Content starts

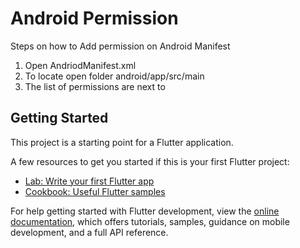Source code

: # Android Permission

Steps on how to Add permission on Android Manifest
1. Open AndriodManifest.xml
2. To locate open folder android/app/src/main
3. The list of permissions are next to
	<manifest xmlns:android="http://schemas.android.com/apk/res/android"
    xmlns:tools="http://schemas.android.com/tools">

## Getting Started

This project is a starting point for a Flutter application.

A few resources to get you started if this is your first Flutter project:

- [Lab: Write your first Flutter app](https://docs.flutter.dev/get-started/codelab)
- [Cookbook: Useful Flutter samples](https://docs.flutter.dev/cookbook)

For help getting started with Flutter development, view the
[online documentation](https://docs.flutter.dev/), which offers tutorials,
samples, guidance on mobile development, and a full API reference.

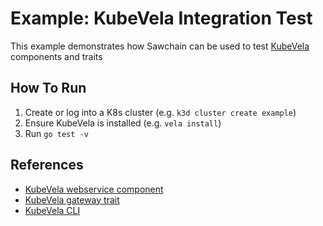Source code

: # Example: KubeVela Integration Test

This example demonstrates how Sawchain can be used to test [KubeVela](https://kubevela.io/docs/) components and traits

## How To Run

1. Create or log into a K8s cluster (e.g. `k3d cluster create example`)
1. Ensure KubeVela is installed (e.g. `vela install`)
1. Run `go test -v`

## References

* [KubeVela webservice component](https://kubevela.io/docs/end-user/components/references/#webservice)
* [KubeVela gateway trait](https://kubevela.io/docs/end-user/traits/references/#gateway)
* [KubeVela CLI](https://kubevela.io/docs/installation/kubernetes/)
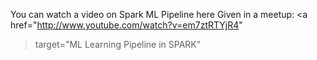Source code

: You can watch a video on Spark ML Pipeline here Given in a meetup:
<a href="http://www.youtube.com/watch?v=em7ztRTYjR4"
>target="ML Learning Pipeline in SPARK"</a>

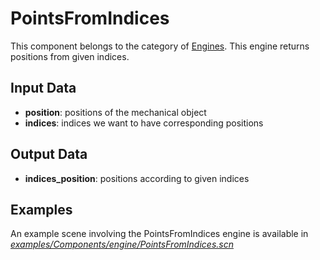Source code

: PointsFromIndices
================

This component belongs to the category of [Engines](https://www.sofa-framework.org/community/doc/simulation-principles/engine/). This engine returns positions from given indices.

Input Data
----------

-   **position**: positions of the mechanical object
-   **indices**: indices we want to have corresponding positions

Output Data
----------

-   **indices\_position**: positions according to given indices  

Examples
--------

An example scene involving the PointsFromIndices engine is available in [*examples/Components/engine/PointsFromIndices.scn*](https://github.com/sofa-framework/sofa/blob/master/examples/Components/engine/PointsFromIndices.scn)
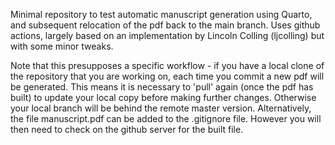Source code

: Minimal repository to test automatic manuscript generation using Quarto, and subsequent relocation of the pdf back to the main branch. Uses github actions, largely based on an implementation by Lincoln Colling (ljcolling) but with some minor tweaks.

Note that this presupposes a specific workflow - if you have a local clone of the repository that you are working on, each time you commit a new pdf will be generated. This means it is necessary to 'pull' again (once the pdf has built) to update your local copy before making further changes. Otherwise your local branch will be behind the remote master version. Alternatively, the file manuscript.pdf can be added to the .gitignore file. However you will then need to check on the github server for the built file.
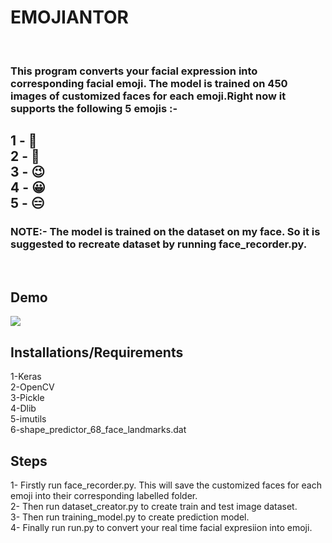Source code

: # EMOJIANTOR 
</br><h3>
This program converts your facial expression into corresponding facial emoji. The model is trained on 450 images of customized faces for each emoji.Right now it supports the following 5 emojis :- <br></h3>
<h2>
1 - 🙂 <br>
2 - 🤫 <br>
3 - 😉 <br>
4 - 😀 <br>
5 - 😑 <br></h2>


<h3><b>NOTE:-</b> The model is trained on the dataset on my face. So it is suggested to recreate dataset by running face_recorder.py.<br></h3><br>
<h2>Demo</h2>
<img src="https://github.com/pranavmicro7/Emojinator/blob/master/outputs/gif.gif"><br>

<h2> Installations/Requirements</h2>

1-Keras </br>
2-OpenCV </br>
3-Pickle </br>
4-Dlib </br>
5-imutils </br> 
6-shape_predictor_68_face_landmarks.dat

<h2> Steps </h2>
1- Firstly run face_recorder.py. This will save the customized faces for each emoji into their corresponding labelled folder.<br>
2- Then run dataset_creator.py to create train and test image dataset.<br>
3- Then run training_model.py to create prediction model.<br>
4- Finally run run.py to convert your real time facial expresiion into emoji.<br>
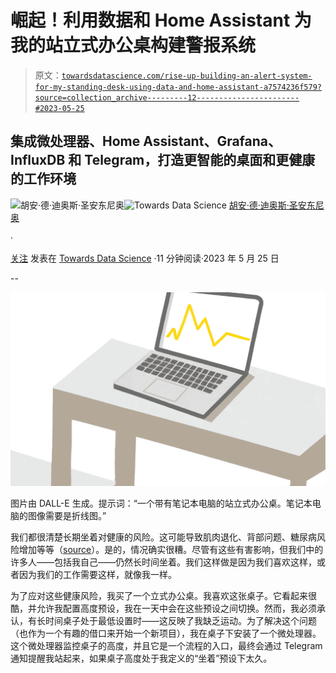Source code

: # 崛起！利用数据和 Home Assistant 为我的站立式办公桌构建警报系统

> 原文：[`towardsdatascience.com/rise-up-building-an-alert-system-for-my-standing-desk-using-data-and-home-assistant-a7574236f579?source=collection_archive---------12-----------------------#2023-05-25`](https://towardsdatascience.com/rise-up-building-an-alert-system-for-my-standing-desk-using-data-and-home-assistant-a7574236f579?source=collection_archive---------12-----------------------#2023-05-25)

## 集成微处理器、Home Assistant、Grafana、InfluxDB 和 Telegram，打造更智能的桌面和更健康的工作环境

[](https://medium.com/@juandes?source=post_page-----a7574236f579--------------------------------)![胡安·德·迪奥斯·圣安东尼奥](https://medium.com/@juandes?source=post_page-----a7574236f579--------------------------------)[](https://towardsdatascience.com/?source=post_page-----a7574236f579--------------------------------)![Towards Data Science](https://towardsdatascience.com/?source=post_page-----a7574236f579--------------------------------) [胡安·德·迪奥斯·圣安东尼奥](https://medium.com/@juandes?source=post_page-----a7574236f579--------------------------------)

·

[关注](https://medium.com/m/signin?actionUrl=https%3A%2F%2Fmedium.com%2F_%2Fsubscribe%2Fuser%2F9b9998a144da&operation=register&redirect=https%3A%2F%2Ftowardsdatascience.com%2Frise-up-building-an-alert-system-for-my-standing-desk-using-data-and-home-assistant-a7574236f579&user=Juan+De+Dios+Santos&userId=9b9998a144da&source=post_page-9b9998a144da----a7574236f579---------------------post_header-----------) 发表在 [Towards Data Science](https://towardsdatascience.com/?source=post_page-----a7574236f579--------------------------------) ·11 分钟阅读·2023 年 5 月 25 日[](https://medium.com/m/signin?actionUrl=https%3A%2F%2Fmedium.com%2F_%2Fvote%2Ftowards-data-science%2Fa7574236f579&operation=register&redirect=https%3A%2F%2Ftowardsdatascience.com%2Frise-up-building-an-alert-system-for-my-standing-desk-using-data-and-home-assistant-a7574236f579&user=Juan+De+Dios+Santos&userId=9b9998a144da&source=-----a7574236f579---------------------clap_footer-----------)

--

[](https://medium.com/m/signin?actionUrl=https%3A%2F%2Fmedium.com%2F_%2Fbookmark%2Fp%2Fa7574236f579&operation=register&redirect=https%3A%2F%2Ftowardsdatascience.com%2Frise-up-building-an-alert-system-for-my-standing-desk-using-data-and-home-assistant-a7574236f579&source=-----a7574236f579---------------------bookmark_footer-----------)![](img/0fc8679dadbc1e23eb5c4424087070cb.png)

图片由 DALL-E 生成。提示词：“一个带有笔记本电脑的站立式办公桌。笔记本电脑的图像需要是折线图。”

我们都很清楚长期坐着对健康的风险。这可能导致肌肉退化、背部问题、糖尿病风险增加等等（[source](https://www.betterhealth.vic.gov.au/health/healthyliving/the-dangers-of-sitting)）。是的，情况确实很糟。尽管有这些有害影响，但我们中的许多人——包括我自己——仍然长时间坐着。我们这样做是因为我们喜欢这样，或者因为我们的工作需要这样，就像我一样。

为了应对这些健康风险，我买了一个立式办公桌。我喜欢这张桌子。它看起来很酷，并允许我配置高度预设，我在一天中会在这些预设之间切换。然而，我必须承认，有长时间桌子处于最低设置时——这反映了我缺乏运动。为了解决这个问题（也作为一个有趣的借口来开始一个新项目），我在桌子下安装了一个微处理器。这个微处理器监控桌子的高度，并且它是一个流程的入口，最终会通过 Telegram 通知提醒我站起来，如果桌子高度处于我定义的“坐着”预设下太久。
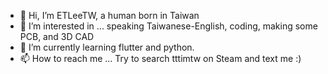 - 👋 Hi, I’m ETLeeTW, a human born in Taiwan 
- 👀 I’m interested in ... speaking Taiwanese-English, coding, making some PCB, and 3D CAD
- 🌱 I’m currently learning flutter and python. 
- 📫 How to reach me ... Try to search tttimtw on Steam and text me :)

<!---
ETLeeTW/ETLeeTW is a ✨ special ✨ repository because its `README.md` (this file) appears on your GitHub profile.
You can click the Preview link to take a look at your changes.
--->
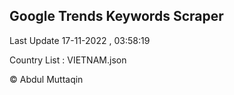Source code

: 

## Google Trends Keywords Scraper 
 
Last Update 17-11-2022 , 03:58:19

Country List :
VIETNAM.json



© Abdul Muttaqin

Content ends

§ What needs to be done: Without the pictures, give back every record precisely as shown.

§ Answer:
Source code

: # Android Permission

Steps on how to Add permission on Android Manifest
1. Open AndriodManifest.xml
2. To locate open folder android/app/src/main
3. The list of permissions are next to
	<manifest xmlns:android="http://schemas.android.com/apk/res/android"
    xmlns:tools="http://schemas.android.com/tools">

## Getting Started

This project is a starting point for a Flutter application.

A few resources to get you started if this is your first Flutter project:

- [Lab: Write your first Flutter app](https://docs.flutter.dev/get-started/codelab)
- [Cookbook: Useful Flutter samples](https://docs.flutter.dev/cookbook)

For help getting started with Flutter development, view the
[online documentation](https://docs.flutter.dev/), which offers tutorials,
samples, guidance on mobile development, and a full API reference.

Source code

: # Example: KubeVela Integration Test

This example demonstrates how Sawchain can be used to test [KubeVela](https://kubevela.io/docs/) components and traits

## How To Run

1. Create or log into a K8s cluster (e.g. `k3d cluster create example`)
1. Ensure KubeVela is installed (e.g. `vela install`)
1. Run `go test -v`

## References

* [KubeVela webservice component](https://kubevela.io/docs/end-user/components/references/#webservice)
* [KubeVela gateway trait](https://kubevela.io/docs/end-user/traits/references/#gateway)
* [KubeVela CLI](https://kubevela.io/docs/installation/kubernetes/)
Source code

: You can watch a video on Spark ML Pipeline here Given in a meetup:
<a href="http://www.youtube.com/watch?v=em7ztRTYjR4"
>target="ML Learning Pipeline in SPARK"</a>

Source code

: PointsFromIndices
================

This component belongs to the category of [Engines](https://www.sofa-framework.org/community/doc/simulation-principles/engine/). This engine returns positions from given indices.

Input Data
----------

-   **position**: positions of the mechanical object
-   **indices**: indices we want to have corresponding positions

Output Data
----------

-   **indices\_position**: positions according to given indices  

Examples
--------

An example scene involving the PointsFromIndices engine is available in [*examples/Components/engine/PointsFromIndices.scn*](https://github.com/sofa-framework/sofa/blob/master/examples/Components/engine/PointsFromIndices.scn)
Source code

: Minimal repository to test automatic manuscript generation using Quarto, and subsequent relocation of the pdf back to the main branch. Uses github actions, largely based on an implementation by Lincoln Colling (ljcolling) but with some minor tweaks.

Note that this presupposes a specific workflow - if you have a local clone of the repository that you are working on, each time you commit a new pdf will be generated. This means it is necessary to 'pull' again (once the pdf has built) to update your local copy before making further changes. Otherwise your local branch will be behind the remote master version. Alternatively, the file manuscript.pdf can be added to the .gitignore file. However you will then need to check on the github server for the built file.
Source code

: # EMOJIANTOR 
</br><h3>
This program converts your facial expression into corresponding facial emoji. The model is trained on 450 images of customized faces for each emoji.Right now it supports the following 5 emojis :- <br></h3>
<h2>
1 - 🙂 <br>
2 - 🤫 <br>
3 - 😉 <br>
4 - 😀 <br>
5 - 😑 <br></h2>


<h3><b>NOTE:-</b> The model is trained on the dataset on my face. So it is suggested to recreate dataset by running face_recorder.py.<br></h3><br>
<h2>Demo</h2>
<img src="https://github.com/pranavmicro7/Emojinator/blob/master/outputs/gif.gif"><br>

<h2> Installations/Requirements</h2>

1-Keras </br>
2-OpenCV </br>
3-Pickle </br>
4-Dlib </br>
5-imutils </br> 
6-shape_predictor_68_face_landmarks.dat

<h2> Steps </h2>
1- Firstly run face_recorder.py. This will save the customized faces for each emoji into their corresponding labelled folder.<br>
2- Then run dataset_creator.py to create train and test image dataset.<br>
3- Then run training_model.py to create prediction model.<br>
4- Finally run run.py to convert your real time facial expresiion into emoji.<br>
Source code

: # 崛起！利用数据和 Home Assistant 为我的站立式办公桌构建警报系统

> 原文：[`towardsdatascience.com/rise-up-building-an-alert-system-for-my-standing-desk-using-data-and-home-assistant-a7574236f579?source=collection_archive---------12-----------------------#2023-05-25`](https://towardsdatascience.com/rise-up-building-an-alert-system-for-my-standing-desk-using-data-and-home-assistant-a7574236f579?source=collection_archive---------12-----------------------#2023-05-25)

## 集成微处理器、Home Assistant、Grafana、InfluxDB 和 Telegram，打造更智能的桌面和更健康的工作环境

[](https://medium.com/@juandes?source=post_page-----a7574236f579--------------------------------)![胡安·德·迪奥斯·圣安东尼奥](https://medium.com/@juandes?source=post_page-----a7574236f579--------------------------------)[](https://towardsdatascience.com/?source=post_page-----a7574236f579--------------------------------)![Towards Data Science](https://towardsdatascience.com/?source=post_page-----a7574236f579--------------------------------) [胡安·德·迪奥斯·圣安东尼奥](https://medium.com/@juandes?source=post_page-----a7574236f579--------------------------------)

·

[关注](https://medium.com/m/signin?actionUrl=https%3A%2F%2Fmedium.com%2F_%2Fsubscribe%2Fuser%2F9b9998a144da&operation=register&redirect=https%3A%2F%2Ftowardsdatascience.com%2Frise-up-building-an-alert-system-for-my-standing-desk-using-data-and-home-assistant-a7574236f579&user=Juan+De+Dios+Santos&userId=9b9998a144da&source=post_page-9b9998a144da----a7574236f579---------------------post_header-----------) 发表在 [Towards Data Science](https://towardsdatascience.com/?source=post_page-----a7574236f579--------------------------------) ·11 分钟阅读·2023 年 5 月 25 日[](https://medium.com/m/signin?actionUrl=https%3A%2F%2Fmedium.com%2F_%2Fvote%2Ftowards-data-science%2Fa7574236f579&operation=register&redirect=https%3A%2F%2Ftowardsdatascience.com%2Frise-up-building-an-alert-system-for-my-standing-desk-using-data-and-home-assistant-a7574236f579&user=Juan+De+Dios+Santos&userId=9b9998a144da&source=-----a7574236f579---------------------clap_footer-----------)

--

[](https://medium.com/m/signin?actionUrl=https%3A%2F%2Fmedium.com%2F_%2Fbookmark%2Fp%2Fa7574236f579&operation=register&redirect=https%3A%2F%2Ftowardsdatascience.com%2Frise-up-building-an-alert-system-for-my-standing-desk-using-data-and-home-assistant-a7574236f579&source=-----a7574236f579---------------------bookmark_footer-----------)![](img/0fc8679dadbc1e23eb5c4424087070cb.png)

图片由 DALL-E 生成。提示词：“一个带有笔记本电脑的站立式办公桌。笔记本电脑的图像需要是折线图。”

我们都很清楚长期坐着对健康的风险。这可能导致肌肉退化、背部问题、糖尿病风险增加等等（[source](https://www.betterhealth.vic.gov.au/health/healthyliving/the-dangers-of-sitting)）。是的，情况确实很糟。尽管有这些有害影响，但我们中的许多人——包括我自己——仍然长时间坐着。我们这样做是因为我们喜欢这样，或者因为我们的工作需要这样，就像我一样。

为了应对这些健康风险，我买了一个立式办公桌。我喜欢这张桌子。它看起来很酷，并允许我配置高度预设，我在一天中会在这些预设之间切换。然而，我必须承认，有长时间桌子处于最低设置时——这反映了我缺乏运动。为了解决这个问题（也作为一个有趣的借口来开始一个新项目），我在桌子下安装了一个微处理器。这个微处理器监控桌子的高度，并且它是一个流程的入口，最终会通过 Telegram 通知提醒我站起来，如果桌子高度处于我定义的“坐着”预设下太久。
 - 👋 Hi, I’m ETLeeTW, a human born in Taiwan 
- 👀 I’m interested in ... speaking Taiwanese-English, coding, making some PCB, and 3D CAD
- 🌱 I’m currently learning flutter and python. 
- 📫 How to reach me ... Try to search tttimtw on Steam and text me :)

<!---
ETLeeTW/ETLeeTW is a ✨ special ✨ repository because its `README.md` (this file) appears on your GitHub profile.
You can click the Preview link to take a look at your changes.
--->
Source code

: 

## Google Trends Keywords Scraper 
 
Last Update 17-11-2022 , 03:58:19

Country List :
VIETNAM.json



© Abdul Muttaqin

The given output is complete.